Although the present invention is with embodiment openly as above, so it is not to limit the present invention, those skilled in the art, without departing from the spirit and scope of the present invention, when doing a little change and retouching.
As: the present invention also can be combined with the word validator separately, and as shown in Figure 9, in this voice identification system, word confirms that critical value generator 910 receives a word and confirms to produce a suggestion critical value 912 to word validator 920 after the target.One voice signal can be inputted word validator 920, and carries out word for this affirmation target and confirm action and be confirmed the result.

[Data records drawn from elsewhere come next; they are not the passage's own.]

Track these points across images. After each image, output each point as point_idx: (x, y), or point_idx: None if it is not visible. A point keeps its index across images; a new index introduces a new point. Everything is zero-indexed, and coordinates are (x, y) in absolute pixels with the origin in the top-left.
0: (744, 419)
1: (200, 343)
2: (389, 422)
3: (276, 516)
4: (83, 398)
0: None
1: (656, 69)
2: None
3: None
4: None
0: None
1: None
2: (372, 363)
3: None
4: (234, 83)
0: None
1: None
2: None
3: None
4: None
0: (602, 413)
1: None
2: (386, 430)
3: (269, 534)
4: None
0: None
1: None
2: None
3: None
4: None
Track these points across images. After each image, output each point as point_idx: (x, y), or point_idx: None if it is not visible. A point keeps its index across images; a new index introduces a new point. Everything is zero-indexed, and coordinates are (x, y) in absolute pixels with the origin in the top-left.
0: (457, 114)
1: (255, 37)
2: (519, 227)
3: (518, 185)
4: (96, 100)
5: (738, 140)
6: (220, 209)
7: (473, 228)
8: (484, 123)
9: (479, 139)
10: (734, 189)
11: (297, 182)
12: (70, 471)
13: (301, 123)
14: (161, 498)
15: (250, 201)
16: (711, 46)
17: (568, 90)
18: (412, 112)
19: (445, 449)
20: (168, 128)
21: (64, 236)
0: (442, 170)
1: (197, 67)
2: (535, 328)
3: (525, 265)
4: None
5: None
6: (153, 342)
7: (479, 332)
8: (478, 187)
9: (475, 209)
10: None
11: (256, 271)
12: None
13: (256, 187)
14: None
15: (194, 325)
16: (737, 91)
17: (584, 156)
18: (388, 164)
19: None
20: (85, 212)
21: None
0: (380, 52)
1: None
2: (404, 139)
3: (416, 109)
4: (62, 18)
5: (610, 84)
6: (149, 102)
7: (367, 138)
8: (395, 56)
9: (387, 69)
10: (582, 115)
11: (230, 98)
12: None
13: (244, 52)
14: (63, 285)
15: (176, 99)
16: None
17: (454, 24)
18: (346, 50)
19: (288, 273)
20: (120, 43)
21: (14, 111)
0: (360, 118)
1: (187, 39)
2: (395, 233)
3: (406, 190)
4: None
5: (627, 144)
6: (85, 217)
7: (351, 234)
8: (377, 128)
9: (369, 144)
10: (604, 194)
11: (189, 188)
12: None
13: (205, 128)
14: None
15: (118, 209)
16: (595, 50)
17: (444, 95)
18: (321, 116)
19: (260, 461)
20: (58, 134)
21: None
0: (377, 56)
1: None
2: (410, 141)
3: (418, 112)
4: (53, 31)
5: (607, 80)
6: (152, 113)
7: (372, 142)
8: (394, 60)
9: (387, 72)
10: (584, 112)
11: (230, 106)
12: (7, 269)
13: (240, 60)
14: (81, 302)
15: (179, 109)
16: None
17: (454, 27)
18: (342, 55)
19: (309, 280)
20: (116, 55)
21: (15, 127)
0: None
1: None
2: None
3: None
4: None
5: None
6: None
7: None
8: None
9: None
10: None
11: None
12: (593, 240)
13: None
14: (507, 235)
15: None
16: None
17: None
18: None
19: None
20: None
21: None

Comprehensive above-mentioned possibility embodiment, we confirm that with identification target or word target is referred to as processing target, the word that the application proposes confirms that the critical value generator receives one or more these processing targets, and output to should or the suggestion critical value of these processing targets.
Therefore protection scope of the present invention is as the criterion when looking the appended claims person of defining.